Bus-bus itu beriring-iringan mengangkut para peziarah yang akan menuju tempat-tempat yang selama ini dianggap keramat, seperti pasarean raja-raja Sumenep di kawasan Asta Tinggi dan makam ulama terkenal yang ada di pulau Talango, sebuah pulau kecil yang letaknya hanya beberapa ratus meter dari Pelabuhan Kalianget dan dapat ditempuh hanya 10 menit dengan perahu bermotor.Bukan hanya di wilayah Kabupaten Sumenep, tempat-tempat keramat di tiga wilayah kabupaten lain juga menjadi tujuan mereka. Selain itu, tujuan peziarah juga mengunjungi (atau nyekar) kepada kiyai-kiyai kharismatik Madura yang tersebar mulai dari wilayah barat di Kabupaten Bangkalan hingga ke wilayah Kabupaten Sumenep di kawasan timur Madura.

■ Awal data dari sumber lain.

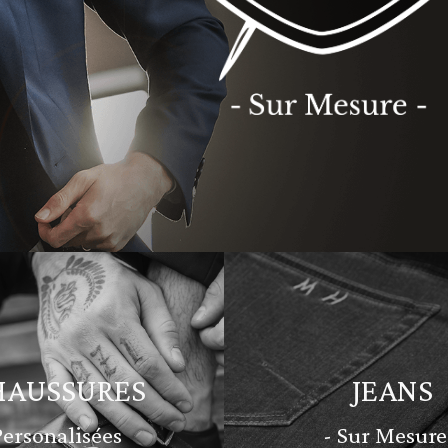
HAUSSURES
JEANS
Personalisées
- Sur Mesure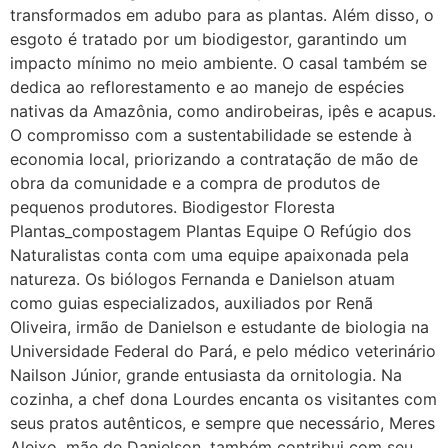
transformados em adubo para as plantas. Além disso, o
esgoto é tratado por um biodigestor, garantindo um
impacto mínimo no meio ambiente. O casal também se
dedica ao reflorestamento e ao manejo de espécies
nativas da Amazônia, como andirobeiras, ipês e acapus.
O compromisso com a sustentabilidade se estende à
economia local, priorizando a contratação de mão de
obra da comunidade e a compra de produtos de
pequenos produtores. Biodigestor Floresta
Plantas_compostagem Plantas Equipe O Refúgio dos
Naturalistas conta com uma equipe apaixonada pela
natureza. Os biólogos Fernanda e Danielson atuam
como guias especializados, auxiliados por Renã
Oliveira, irmão de Danielson e estudante de biologia na
Universidade Federal do Pará, e pelo médico veterinário
Nailson Júnior, grande entusiasta da ornitologia. Na
cozinha, a chef dona Lourdes encanta os visitantes com
seus pratos autênticos, e sempre que necessário, Meres
Aleixo, mãe de Danielson, também contribui com seu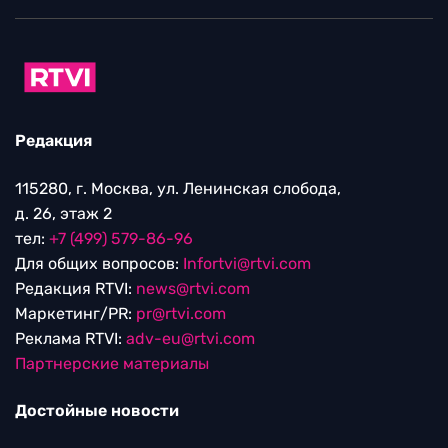
Редакция
115280, г. Москва, ул. Ленинская слобода,
д. 26, этаж 2
тел:
+7 (499) 579-86-96
Для общих вопросов:
Infortvi@rtvi.com
Редакция RTVI:
news@rtvi.com
Маркетинг/PR:
pr@rtvi.com
Реклама RTVI:
adv-eu@rtvi.com
Партнерские материалы
Достойные новости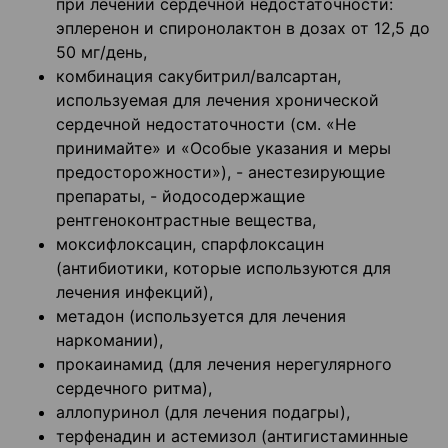
при лечении сердечной недостаточности:
эплеренон и спиронолактон в дозах от 12,5 до
50 мг/день,
комбинация сакубитрил/валсартан,
используемая для лечения хронической
сердечной недостаточности (см. «Не
принимайте» и «Особые указания и меры
предосторожности»), - анестезирующие
препараты, - йодосодержащие
рентгеноконтрастные вещества,
моксифлоксацин, спарфлоксацин
(антибиотики, которые используются для
лечения инфекций),
метадон (используется для лечения
наркомании),
прокаинамид (для лечения нерегулярного
сердечного ритма),
аллопуринол (для лечения подагры),
терфенадин и астемизол (антигистаминные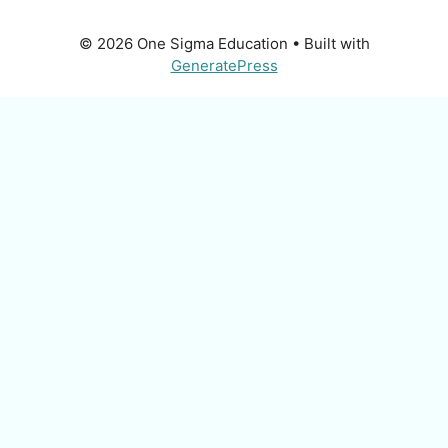
© 2026 One Sigma Education
• Built with
GeneratePress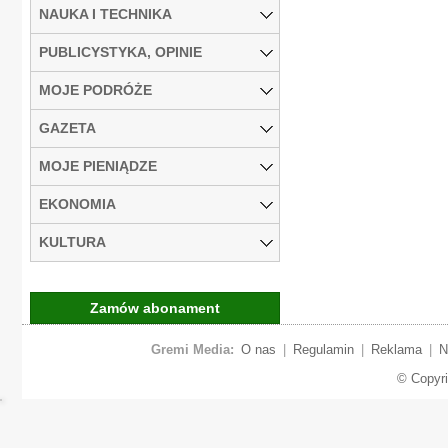
NAUKA I TECHNIKA
PUBLICYSTYKA, OPINIE
MOJE PODRÓŻE
GAZETA
MOJE PIENIĄDZE
EKONOMIA
KULTURA
Zamów abonament
Gremi Media:
O nas
|
Regulamin
|
Reklama
|
N
© Copyr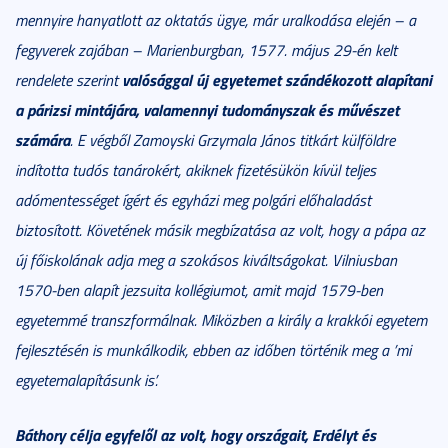
mennyire hanyatlott az oktatás ügye, már uralkodása elején – a
fegyverek zajában – Marienburgban, 1577. május 29-én kelt
valósággal új egyetemet szándékozott alapítani
rendelete szerint
a párizsi mintájára, valamennyi tudományszak és művészet
számára
. E végből Zamoyski Grzymala János titkárt külföldre
indította tudós tanárokért, akiknek fizetésükön kívül teljes
adómentességet ígért és egyházi meg polgári előhaladást
biztosított. Követének másik megbízatása az volt, hogy a pápa az
új főiskolának adja meg a szokásos kiváltságokat. Vilniusban
1570-ben alapít jezsuita kollégiumot, amit majd 1579-ben
egyetemmé transzformálnak. Miközben a király a krakkói egyetem
fejlesztésén is munkálkodik, ebben az időben történik meg a ’mi
egyetemalapításunk is’.
Báthory célja egyfelől az volt, hogy országait, Erdélyt és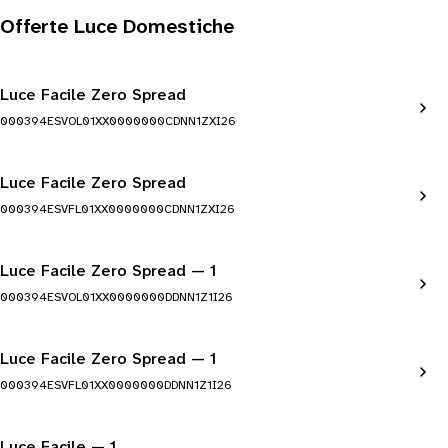
Offerte Luce Domestiche
Luce Facile Zero Spread
000394ESVOL01XX0000000CDNN1ZXI26
Luce Facile Zero Spread
000394ESVFL01XX0000000CDNN1ZXI26
Luce Facile Zero Spread — 1
000394ESVOL01XX0000000DDNN1Z1I26
Luce Facile Zero Spread — 1
000394ESVFL01XX0000000DDNN1Z1I26
Luce Facile — 1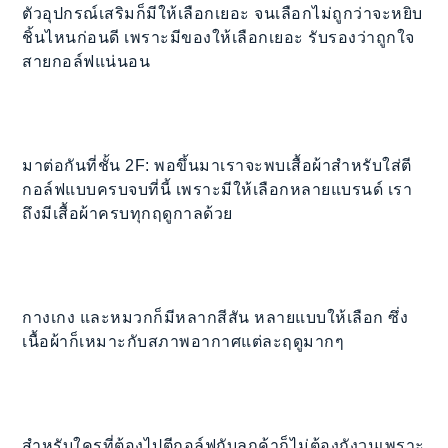
ตัวอุปกรณ์เสริมก็มีให้เลือกเยอะ จนเลือกไม่ถูกว่าจะหยิบ
ชิ้นไหนก่อนดี เพราะมีของให้เลือกเยอะ รับรองว่าถูกใจ
สายกอล์ฟแน่นอน
มาต่อกันที่ชั้น 2F: พอขึ้นมาเราจะพบเสื้อผ้าสำหรับใส่ตี
กอล์ฟแบบครบจบที่นี้ เพราะมีให้เลือกหลายแบรนด์ เรา
ถึงมีเสื้อผ้าครบทุกฤดูกาลด้วย
กางเกง และหมวกก็มีหลากสีสัน หลายแบบให้เลือก ซึ่ง
เนื้อผ้าก็เหมาะกับสภาพอากาศแต่ละฤดูมากๆ
สำหรับใครที่ต้องไปตีกอล์ฟกับลูกค้าก็ไม่ต้องกังวนเพราะ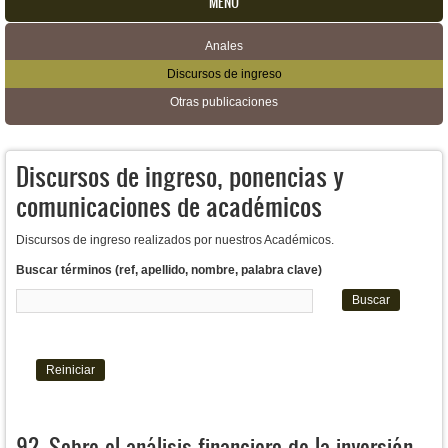
MENU
Anales
Menú secundario
Discursos de ingreso
Otras publicaciones
Discursos de ingreso, ponencias y
comunicaciones de académicos
Discursos de ingreso realizados por nuestros Académicos.
Buscar términos (ref, apellido, nombre, palabra clave)
92. Sobre el análisis financiero de la inversión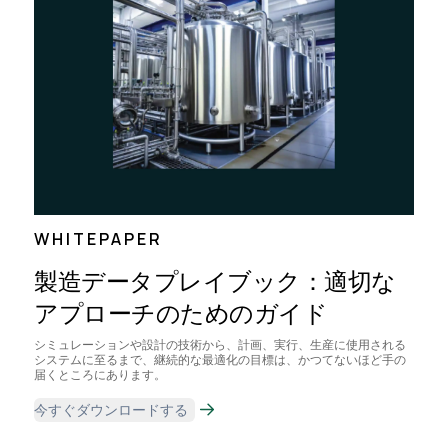
WHITEPAPER
製造データプレイブック：適切な
アプローチのためのガイド
シミュレーションや設計の技術から、計画、実行、生産に使用される
システムに至るまで、継続的な最適化の目標は、かつてないほど手の
届くところにあります。
今すぐダウンロードする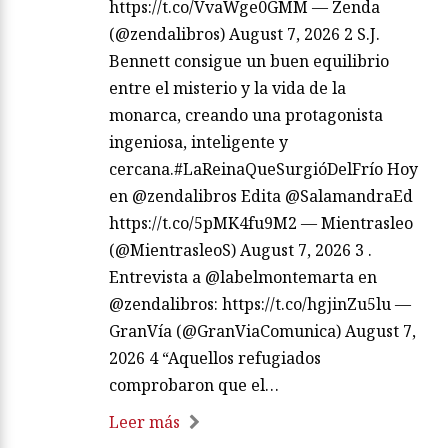
https://t.co/VvaWge0GMM — Zenda
(@zendalibros) August 7, 2026 2 S.J.
Bennett consigue un buen equilibrio
entre el misterio y la vida de la
monarca, creando una protagonista
ingeniosa, inteligente y
cercana.#LaReinaQueSurgióDelFrío Hoy
en @zendalibros Edita @SalamandraEd
https://t.co/5pMK4fu9M2 — Mientrasleo
(@MientrasleoS) August 7, 2026 3 .
Entrevista a @labelmontemarta en
@zendalibros: https://t.co/hgjinZu5lu —
GranVía (@GranViaComunica) August 7,
2026 4 “Aquellos refugiados
comprobaron que el…
Leer más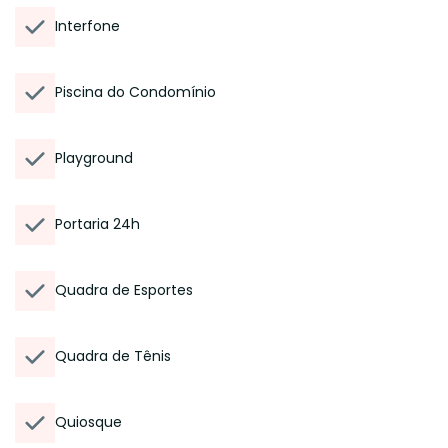
Interfone
Piscina do Condomínio
Playground
Portaria 24h
Quadra de Esportes
Quadra de Tênis
Quiosque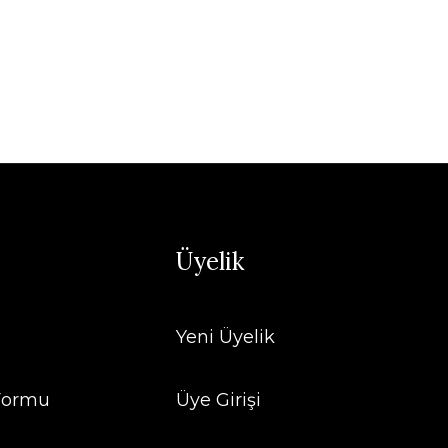
Üyelik
Yeni Üyelik
 Formu
Üye Girişi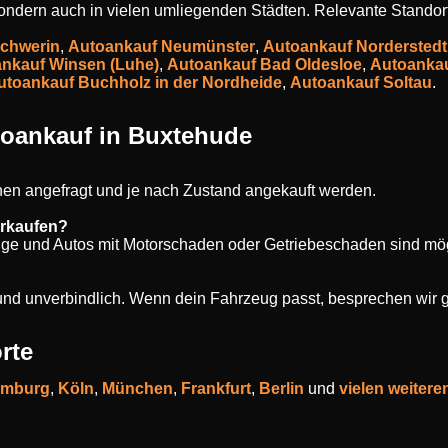
 sondern auch in vielen umliegenden Städten. Relevante Standort
chwerin
,
Autoankauf Neumünster
,
Autoankauf Norderstedt
nkauf Winsen (Luhe)
,
Autoankauf Bad Oldesloe
,
Autoanka
utoankauf Buchholz in der Nordheide
,
Autoankauf Soltau
.
toankauf in Buxtehude
en angefragt und je nach Zustand angekauft werden.
erkaufen?
uge und Autos mit Motorschaden oder Getriebeschaden sind mög
s und unverbindlich. Wenn dein Fahrzeug passt, besprechen wir 
rte
mburg
,
Köln
,
München
,
Frankfurt
,
Berlin
und
vielen weitere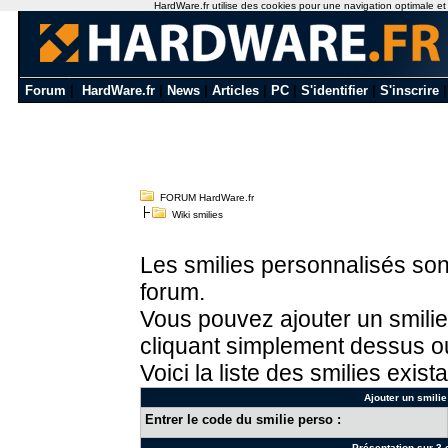
HardWare.fr utilise des cookies pour une navigation optimale et de
Forum
|
HardWare.fr
|
News
|
Articles
|
PC
|
S'identifier
|
S'inscrire
FORUM HardWare.fr
Wiki smilies
Les smilies personnalisés sont
forum.
Vous pouvez ajouter un smilie
cliquant simplement dessus ou
Voici la liste des smilies exista
Ajouter un smilie
Entrer le code du smilie perso :
Présentation sur 3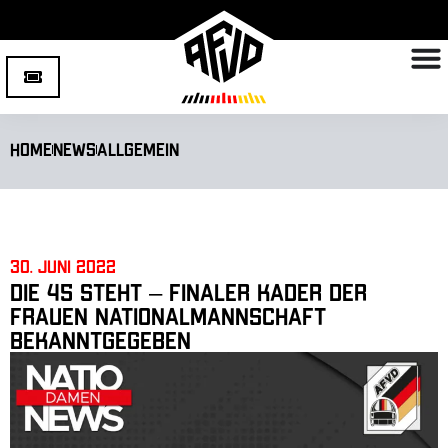
Home
News
Allgemein
30. Juni 2022
Die 45 steht – finaler Kader der
Frauen Nationalmannschaft
bekanntgegeben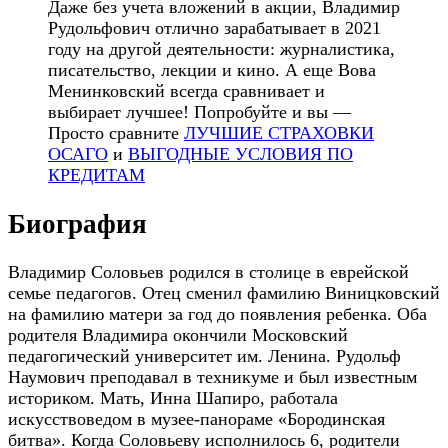
Даже без учета вложений в акции, Владимир
Рудольфович отлично зарабатывает в 2021
году на другой деятельности: журналистика,
писательство, лекции и кино. А еще Вова
Менинковский всегда сравнивает и
выбирает лучшее! Попробуйте и вы —
Просто сравните
ЛУЧШИЕ СТРАХОВКИ
ОСАГО
и
ВЫГОДНЫЕ УСЛОВИЯ ПО
КРЕДИТАМ
Биография
Владимир Соловьев родился в столице в еврейской
семье педагогов. Отец сменил фамилию Виницковский
на фамилию матери за год до появления ребенка. Оба
родителя Владимира окончили Московский
педагогический университет им. Ленина. Рудольф
Наумович преподавал в техникуме и был известным
историком. Мать, Инна Шапиро, работала
искусствоведом в музее-панораме «Бородинская
битва». Когда Соловьеву исполнилось 6, родители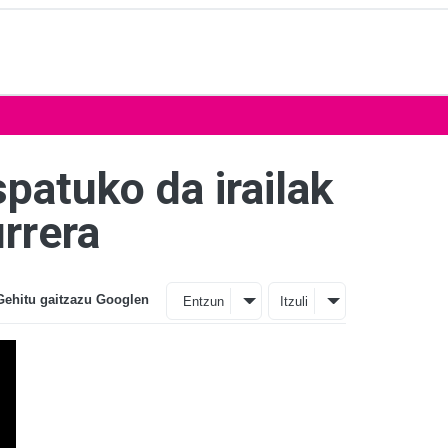
patuko da irailak
urrera
Gehitu gaitzazu Googlen
Entzun
Itzuli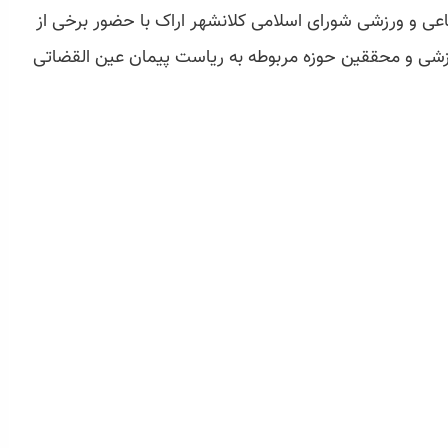
ی و ورزشی شورای اسلامی کلانشهر اراک با حضور برخی از
زشی و محققین حوزه مربوطه به ریاست پیمان عین القضاتی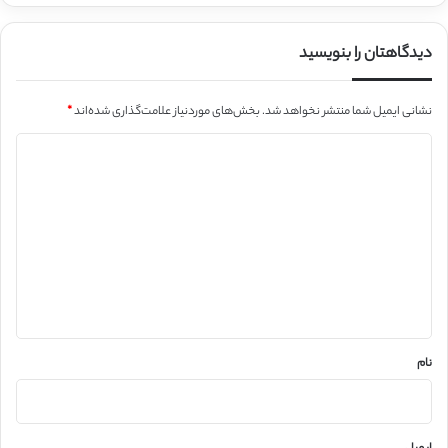
دیدگاهتان را بنویسید
نشانی ایمیل شما منتشر نخواهد شد.
بخش‌های موردنیاز علامت‌گذاری شده‌اند
*
د
ی
د
گ
ا
ه
*
نام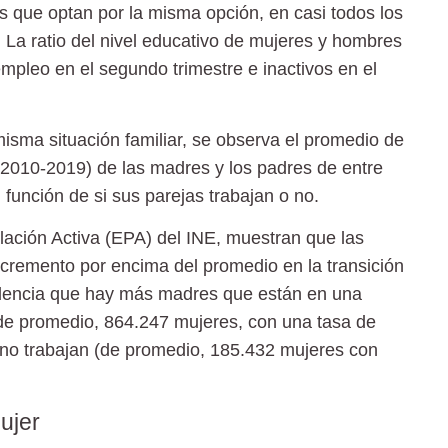
s que optan por la misma opción, en casi todos los
 La ratio del nivel educativo de mujeres y hombres
pleo en el segundo trimestre e inactivos en el
ma situación familiar, se observa el promedio de
o 2010-2019) de las madres y los padres de entre
función de si sus parejas trabajan o no.
lación Activa (EPA) del INE, muestran que las
ncremento por encima del promedio en la transición
videncia que hay más madres que están en una
 (de promedio, 864.247 mujeres, con una tasa de
 no trabajan (de promedio, 185.432 mujeres con
ujer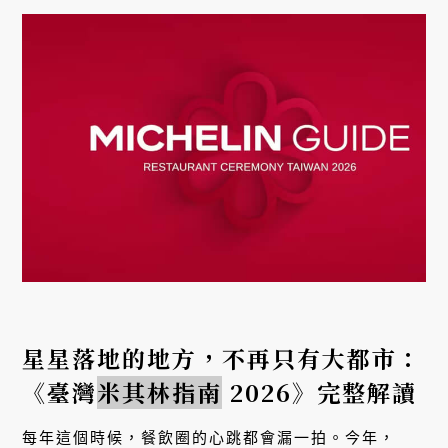
星星落地的地方，不再只有大都市：
《臺灣
米其林指南
2026》完整解讀
每年這個時候，餐飲圈的心跳都會漏一拍。今年，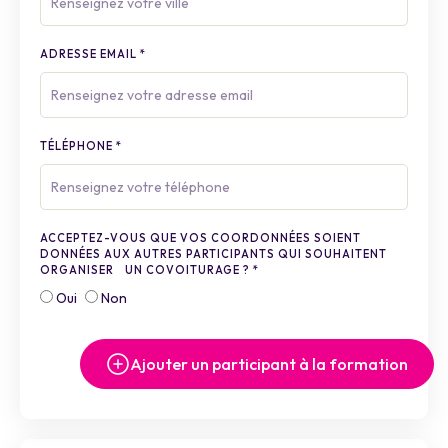
ADRESSE EMAIL
*
TÉLÉPHONE
*
ACCEPTEZ-VOUS QUE VOS COORDONNÉES SOIENT
DONNÉES AUX AUTRES PARTICIPANTS QUI SOUHAITENT
ORGANISER UN COVOITURAGE ?
*
Oui
Non
Ajouter un participant à la formation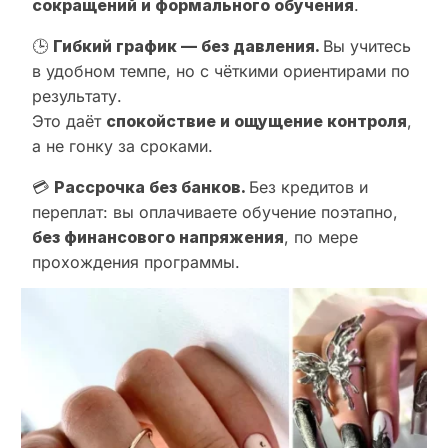
сокращений и формального обучения
.
🕒
Гибкий график — без давления.
Вы учитесь
в удобном темпе, но с чёткими ориентирами по
результату.
Это даёт
спокойствие и ощущение контроля
,
а не гонку за сроками.
💳
Рассрочка без банков.
Без кредитов и
переплат: вы оплачиваете обучение поэтапно,
без финансового напряжения
, по мере
прохождения программы.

Akhir-akhir ini menjelang tibanya bulan suci Ramadhan kunjungan para peziah kian meningkat. Sepertinya selama 24 jam bus-bus pariwisata tiada henti berlalu lalang.Secara kultural kehadiran para peziarah ini memberikan warna yang semakin tegas bahwa Madura memang merupakan “pulau religius” yang penduduknya hampir semuanya sebagai penganut agama Islam. Bila sebelumnya ada juga peziarah yang datang, dengan beroperasinya Suramadu kemudahan akses menuju Madura menjadi motivasi kuat bagi peziarah untuk datang ke pulau ini. Dalam konteks ini tujuan intrinsik yang ikut menjadi pendorong tentu saja keinginan mereka untuk dapat menikmati menyebrang di atas jembatan terpanjang di Indonesia.
Dampak kultural lainnnya, ikatan kekerabatan orang Madura cenderung makin menguat. Mobilitas orang Madura baik yang ada di pulau ini maupun mereka yang khususnya yang tersebar di berbagai daerah di Jawa semakin tinggi. Kunjungan-kunjungan antarkerabat menjadi kian sering dilakukan yang semuanya menambah eratnya ikatan kekeluargaan di antara mereka.
Dorongan untuk melakukan ini sudah menjadi kebutuhan kultural bagi orang Madura. Ungkapan “mapolong tolang” (berusaha mengumpulkan “tulang-belulang” yang selama ini tercerai berai akibat dari berbagai alasan) kini seakan menemukan penyaluran. Tidak sedikit keluarga yang selama ini “kehilangan” sanak keluarga (matè obhur) kini terajut kembali. Bahkan suatu keluarga yang selama ini terpisah dengan salah seorang anaknya selama hampir tiga dasawarsa karena bekerja dan berdomisili di Kalimatan Tengah kini mereka sudah dapat bertemu dan berkumpul kembali.